(MATERIALS PROVIDED begins)

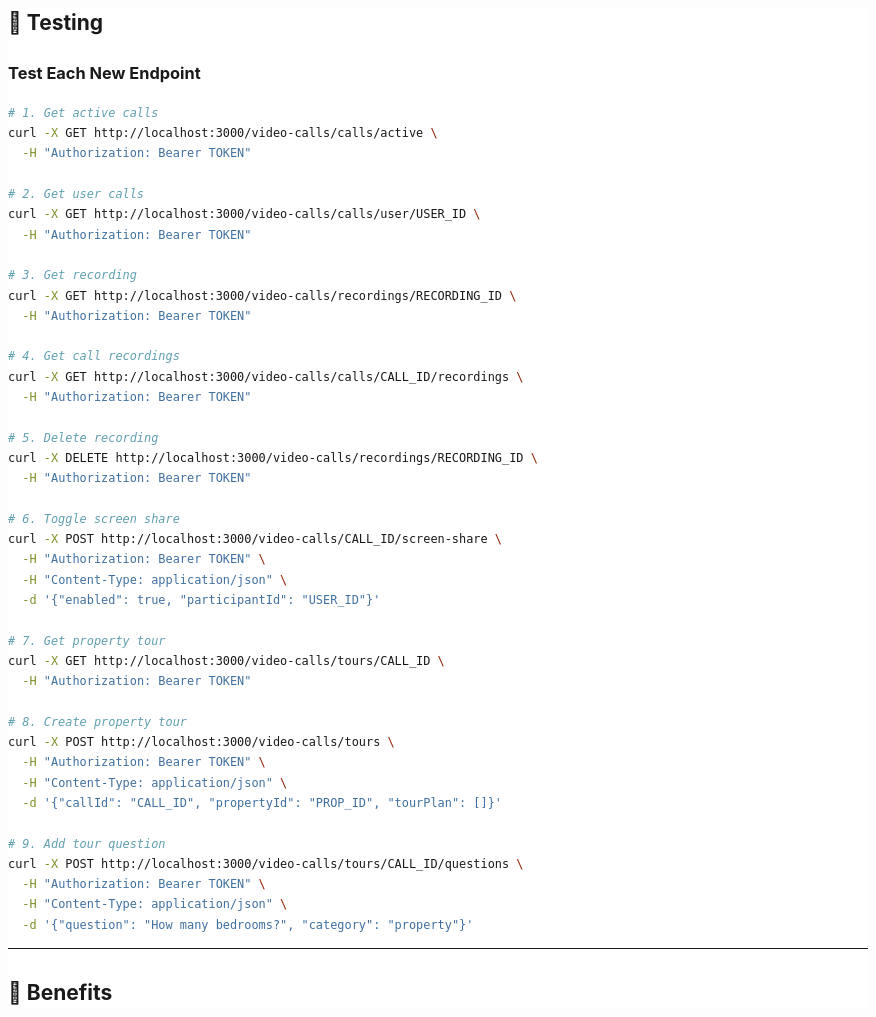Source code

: ## 🧪 Testing

### **Test Each New Endpoint**

```bash
# 1. Get active calls
curl -X GET http://localhost:3000/video-calls/calls/active \
  -H "Authorization: Bearer TOKEN"

# 2. Get user calls
curl -X GET http://localhost:3000/video-calls/calls/user/USER_ID \
  -H "Authorization: Bearer TOKEN"

# 3. Get recording
curl -X GET http://localhost:3000/video-calls/recordings/RECORDING_ID \
  -H "Authorization: Bearer TOKEN"

# 4. Get call recordings
curl -X GET http://localhost:3000/video-calls/calls/CALL_ID/recordings \
  -H "Authorization: Bearer TOKEN"

# 5. Delete recording
curl -X DELETE http://localhost:3000/video-calls/recordings/RECORDING_ID \
  -H "Authorization: Bearer TOKEN"

# 6. Toggle screen share
curl -X POST http://localhost:3000/video-calls/CALL_ID/screen-share \
  -H "Authorization: Bearer TOKEN" \
  -H "Content-Type: application/json" \
  -d '{"enabled": true, "participantId": "USER_ID"}'

# 7. Get property tour
curl -X GET http://localhost:3000/video-calls/tours/CALL_ID \
  -H "Authorization: Bearer TOKEN"

# 8. Create property tour
curl -X POST http://localhost:3000/video-calls/tours \
  -H "Authorization: Bearer TOKEN" \
  -H "Content-Type: application/json" \
  -d '{"callId": "CALL_ID", "propertyId": "PROP_ID", "tourPlan": []}'

# 9. Add tour question
curl -X POST http://localhost:3000/video-calls/tours/CALL_ID/questions \
  -H "Authorization: Bearer TOKEN" \
  -H "Content-Type: application/json" \
  -d '{"question": "How many bedrooms?", "category": "property"}'
```

---

## 🎉 Benefits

(MATERIALS PROVIDED ends)

Output each record verbatim, but skip anything that is a picture.

Source code

: ## 🧪 Testing

### **Test Each New Endpoint**

```bash
# 1. Get active calls
curl -X GET http://localhost:3000/video-calls/calls/active \
  -H "Authorization: Bearer TOKEN"

# 2. Get user calls
curl -X GET http://localhost:3000/video-calls/calls/user/USER_ID \
  -H "Authorization: Bearer TOKEN"

# 3. Get recording
curl -X GET http://localhost:3000/video-calls/recordings/RECORDING_ID \
  -H "Authorization: Bearer TOKEN"

# 4. Get call recordings
curl -X GET http://localhost:3000/video-calls/calls/CALL_ID/recordings \
  -H "Authorization: Bearer TOKEN"

# 5. Delete recording
curl -X DELETE http://localhost:3000/video-calls/recordings/RECORDING_ID \
  -H "Authorization: Bearer TOKEN"

# 6. Toggle screen share
curl -X POST http://localhost:3000/video-calls/CALL_ID/screen-share \
  -H "Authorization: Bearer TOKEN" \
  -H "Content-Type: application/json" \
  -d '{"enabled": true, "participantId": "USER_ID"}'

# 7. Get property tour
curl -X GET http://localhost:3000/video-calls/tours/CALL_ID \
  -H "Authorization: Bearer TOKEN"

# 8. Create property tour
curl -X POST http://localhost:3000/video-calls/tours \
  -H "Authorization: Bearer TOKEN" \
  -H "Content-Type: application/json" \
  -d '{"callId": "CALL_ID", "propertyId": "PROP_ID", "tourPlan": []}'

# 9. Add tour question
curl -X POST http://localhost:3000/video-calls/tours/CALL_ID/questions \
  -H "Authorization: Bearer TOKEN" \
  -H "Content-Type: application/json" \
  -d '{"question": "How many bedrooms?", "category": "property"}'
```

---

## 🎉 Benefits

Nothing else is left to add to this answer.